Problem details: Could you write out every line of text in the records below word for word, leaving the pictures out of your answer?

Segment Open

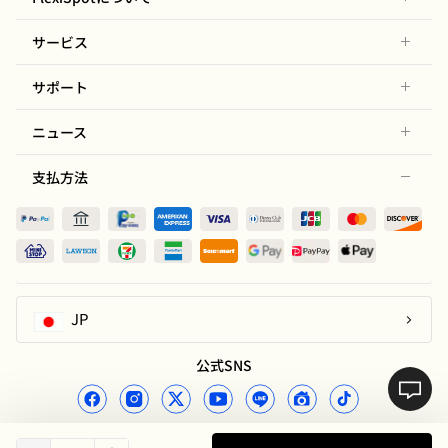
サービス
サポート
ニュース
支払方法
JP
公式SNS
COPYRIGHT © FLEXISPOT 2026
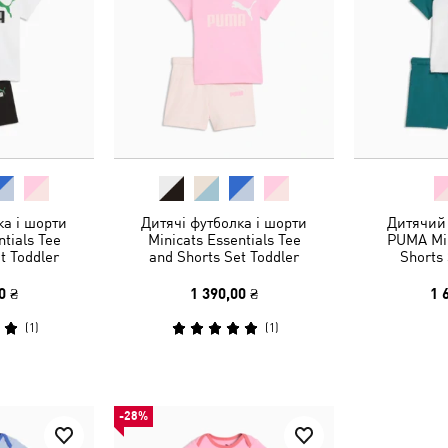
ка і шорти
Дитячі футболка і шорти
Дитячий
ntials Tee
Minicats Essentials Tee
PUMA Min
t Toddler
and Shorts Set Toddler
Shorts 
0 ₴
1 390,00 ₴
1 
(
1
)
(
1
)
-28%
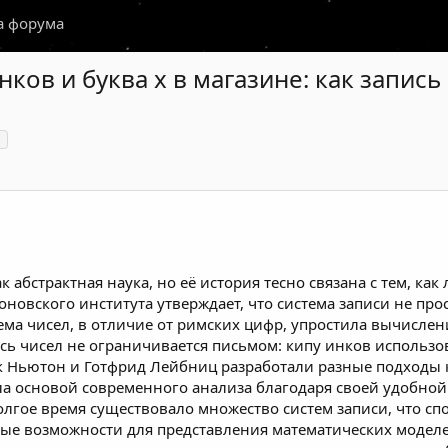
а форума
нков и буква x в магазине: как запис
а
 абстрактная наука, но её история тесно связана с тем, ка
овского института утверждает, что система записи не прос
ема чисел, в отличие от римских цифр, упростила вычисле
сь чисел не ограничивается письмом: кипу инков использ
аак Ньютон и Готфрид Лейбниц разработали разные подходы 
ла основой современного анализа благодаря своей удобной
олгое время существовало множество систем записи, что сп
ые возможности для представления математических модел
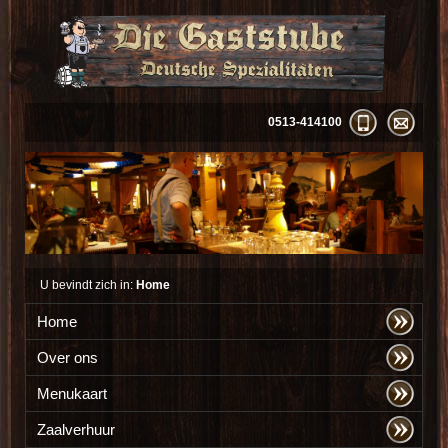
0513-414100
U bevindt zich in:
Home
Home
Over ons
Menukaart
Zaalverhuur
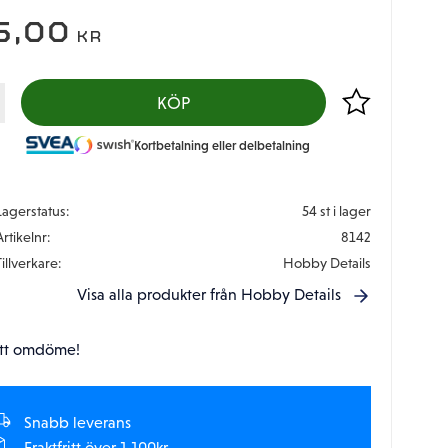
5,00
KR
Lägg till i favor
KÖP
Kortbetalning eller delbetalning
Lagerstatus
54 st i lager
Artikelnr
8142
Tillverkare
Hobby Details
Visa alla produkter från Hobby Details
tt omdöme!
Snabb leverans
Fraktfritt över 1.100kr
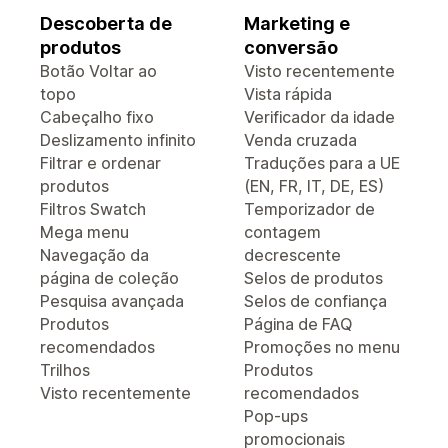
Descoberta de
Marketing e
produtos
conversão
Botão Voltar ao
Visto recentemente
topo
Vista rápida
Cabeçalho fixo
Verificador da idade
Deslizamento infinito
Venda cruzada
Filtrar e ordenar
Traduções para a UE
produtos
(EN, FR, IT, DE, ES)
Filtros Swatch
Temporizador de
Mega menu
contagem
Navegação da
decrescente
página de coleção
Selos de produtos
Pesquisa avançada
Selos de confiança
Produtos
Página de FAQ
recomendados
Promoções no menu
Trilhos
Produtos
Visto recentemente
recomendados
Pop-ups
promocionais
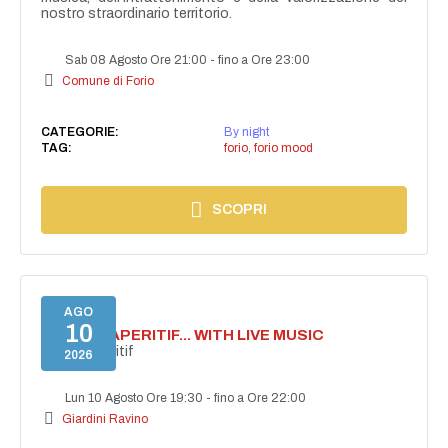
nostro straordinario territorio.
Sab 08 Agosto Ore 21:00
-
fino a Ore 23:00
Comune di Forio
CATEGORIE:
By night
TAG:
forio
,
forio mood
SCOPRI
AGO
10
SECRET APERITIF... WITH LIVE MUSIC
Secret aperitif
2026
Lun 10 Agosto Ore 19:30
-
fino a Ore 22:00
Giardini Ravino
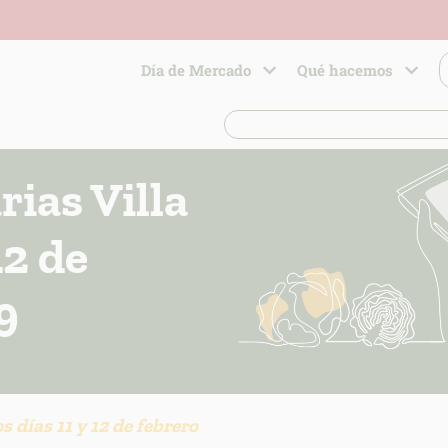
Día de Mercado
Qué hacemos
ias Villa
12 de
9
s días 11 y 12 de febrero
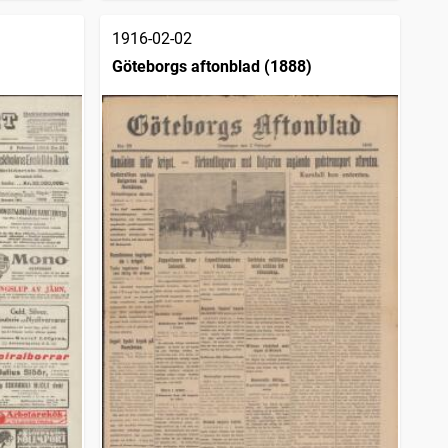
1916-02-02
Göteborgs aftonblad (1888)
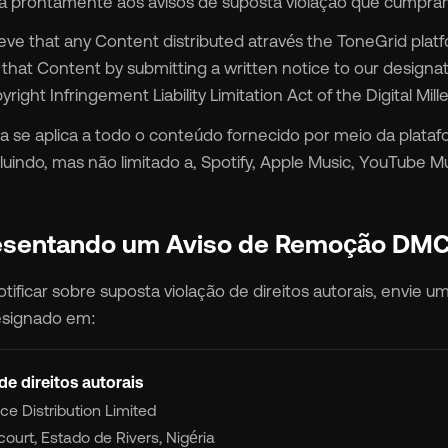
smart_toy
MCP for AI Agents
 prontamente aos avisos de suposta violação que cumpram a
ieve that any Content distributed através the ToneGrid platf
iqueta Branca
chevron_right
 that Content by submitting a written notice to our designa
right Infringement Liability Limitation Act of the Digital Mil
album
Para Selos
ica se aplica a todo o conteúdo fornecido por meio da plata
cluindo, mas não limitado a, Spotify, Apple Music, YouTube 
lan
Para Distribuidoras
resentando um Aviso de Remoção DM
eços
chevron_right
otificar sobre suposta violação de direitos autorais, envie 
bre
chevron_right
esignado em:
dação
chevron_right
de direitos autorais
ce Distribution Limited
court, Estado de Rivers, Nigéria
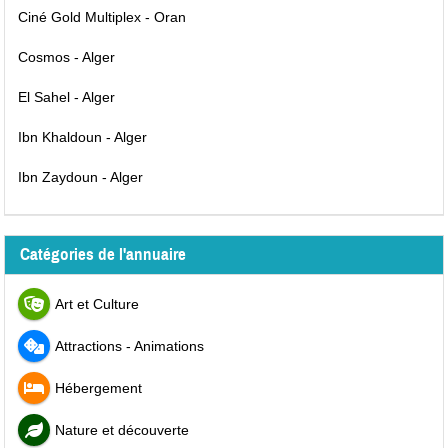
Ciné Gold Multiplex - Oran
Cosmos - Alger
El Sahel - Alger
Ibn Khaldoun - Alger
Ibn Zaydoun - Alger
Catégories de l'annuaire
Art et Culture
Attractions - Animations
Hébergement
Nature et découverte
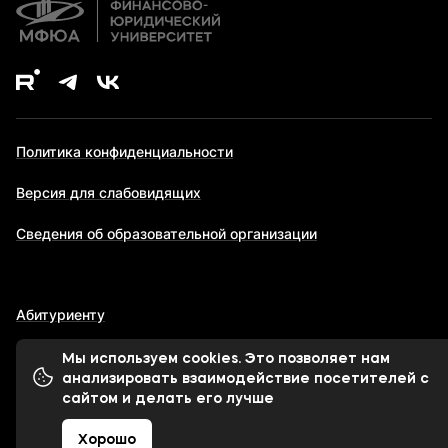
Политика конфиденциальности
Версия для слабовидящих
Сведения об образовательной организации
Абитуриенту
Мы используем cookies. Это позволяет нам
анализировать взаимодействие посетителей с
© 1998-2026 Московский финансово-юридический
сайтом и делать его лучше
университет МФЮА
Хорошо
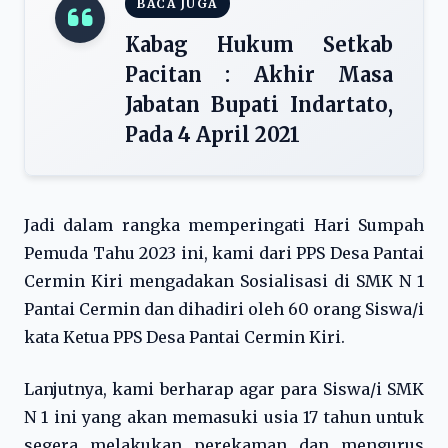
BACA JUGA
Kabag Hukum Setkab
Pacitan : Akhir Masa
Jabatan Bupati Indartato,
Pada 4 April 2021
Jadi dalam rangka memperingati Hari Sumpah
Pemuda Tahu 2023 ini, kami dari PPS Desa Pantai
Cermin Kiri mengadakan Sosialisasi di SMK N 1
Pantai Cermin dan dihadiri oleh 60 orang Siswa/i
kata Ketua PPS Desa Pantai Cermin Kiri.
Lanjutnya, kami berharap agar para Siswa/i SMK
N 1 ini yang akan memasuki usia 17 tahun untuk
segera melakukan perekaman dan mengurus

Segment Closed

Written solution:
サービス
サポート
ニュース
支払方法
JP
公式SNS
COPYRIGHT © FLEXISPOT 2026
ка і шорти
Дитячі футболка і шорти
Дитячий
ntials Tee
Minicats Essentials Tee
PUMA Min
t Toddler
and Shorts Set Toddler
Shorts 
0 ₴
1 390,00 ₴
1 
(
1
)
(
1
)
-28%
а форума
нков и буква x в магазине: как запис
а
 абстрактная наука, но её история тесно связана с тем, ка
овского института утверждает, что система записи не прос
ема чисел, в отличие от римских цифр, упростила вычисле
сь чисел не ограничивается письмом: кипу инков использ
аак Ньютон и Готфрид Лейбниц разработали разные подходы 
ла основой современного анализа благодаря своей удобной
олгое время существовало множество систем записи, что сп
ые возможности для представления математических модел
0513-414100
U bevindt zich in:
Home
Home
Over ons
Menukaart
Zaalverhuur
5,00
KR
Lägg till i favor
KÖP
Kortbetalning eller delbetalning
Lagerstatus
54 st i lager
Artikelnr
8142
Tillverkare
Hobby Details
Visa alla produkter från Hobby Details
tt omdöme!
Snabb leverans
Fraktfritt över 1.100kr
Descoberta de
Marketing e
produtos
conversão
Botão Voltar ao
Visto recentemente
topo
Vista rápida
Cabeçalho fixo
Verificador da idade
Deslizamento infinito
Venda cruzada
Filtrar e ordenar
Traduções para a UE
produtos
(EN, FR, IT, DE, ES)
Filtros Swatch
Temporizador de
Mega menu
contagem
Navegação da
decrescente
página de coleção
Selos de produtos
Pesquisa avançada
Selos de confiança
Produtos
Página de FAQ
recomendados
Promoções no menu
Trilhos
Produtos
Visto recentemente
recomendados
Pop-ups
promocionais
nostro straordinario territorio.
Sab 08 Agosto Ore 21:00
-
fino a Ore 23:00
Comune di Forio
CATEGORIE:
By night
TAG:
forio
,
forio mood
SCOPRI
AGO
10
SECRET APERITIF... WITH LIVE MUSIC
Secret aperitif
2026
Lun 10 Agosto Ore 19:30
-
fino a Ore 22:00
Giardini Ravino
Día de Mercado
Qué hacemos
ias Villa
12 de
9
s días 11 y 12 de febrero
1916-02-02
Göteborgs aftonblad (1888)
smart_toy
MCP for AI Agents
 prontamente aos avisos de suposta violação que cumpram a
ieve that any Content distributed através the ToneGrid platf
iqueta Branca
chevron_right
 that Content by submitting a written notice to our designa
right Infringement Liability Limitation Act of the Digital Mil
album
Para Selos
ica se aplica a todo o conteúdo fornecido por meio da plata
cluindo, mas não limitado a, Spotify, Apple Music, YouTube 
lan
Para Distribuidoras
resentando um Aviso de Remoção DM
eços
chevron_right
otificar sobre suposta violação de direitos autorais, envie 
bre
chevron_right
esignado em:
dação
chevron_right
de direitos autorais
ce Distribution Limited
court, Estado de Rivers, Nigéria
Ciné Gold Multiplex - Oran
Cosmos - Alger
El Sahel - Alger
Ibn Khaldoun - Alger
Ibn Zaydoun - Alger
Catégories de l'annuaire
Art et Culture
Attractions - Animations
Hébergement
Nature et découverte
Политика конфиденциальности
Версия для слабовидящих
Сведения об образовательной организации
Абитуриенту
Мы используем cookies. Это позволяет нам
анализировать взаимодействие посетителей с
© 1998-2026 Московский финансово-юридический
сайтом и делать его лучше
университет МФЮА
Хорошо
BACA JUGA
Kabag Hukum Setkab
Pacitan : Akhir Masa
Jabatan Bupati Indartato,
Pada 4 April 2021
Jadi dalam rangka memperingati Hari Sumpah
Pemuda Tahu 2023 ini, kami dari PPS Desa Pantai
Cermin Kiri mengadakan Sosialisasi di SMK N 1
Pantai Cermin dan dihadiri oleh 60 orang Siswa/i
kata Ketua PPS Desa Pantai Cermin Kiri.
Lanjutnya, kami berharap agar para Siswa/i SMK
N 1 ini yang akan memasuki usia 17 tahun untuk
segera melakukan perekaman dan mengurus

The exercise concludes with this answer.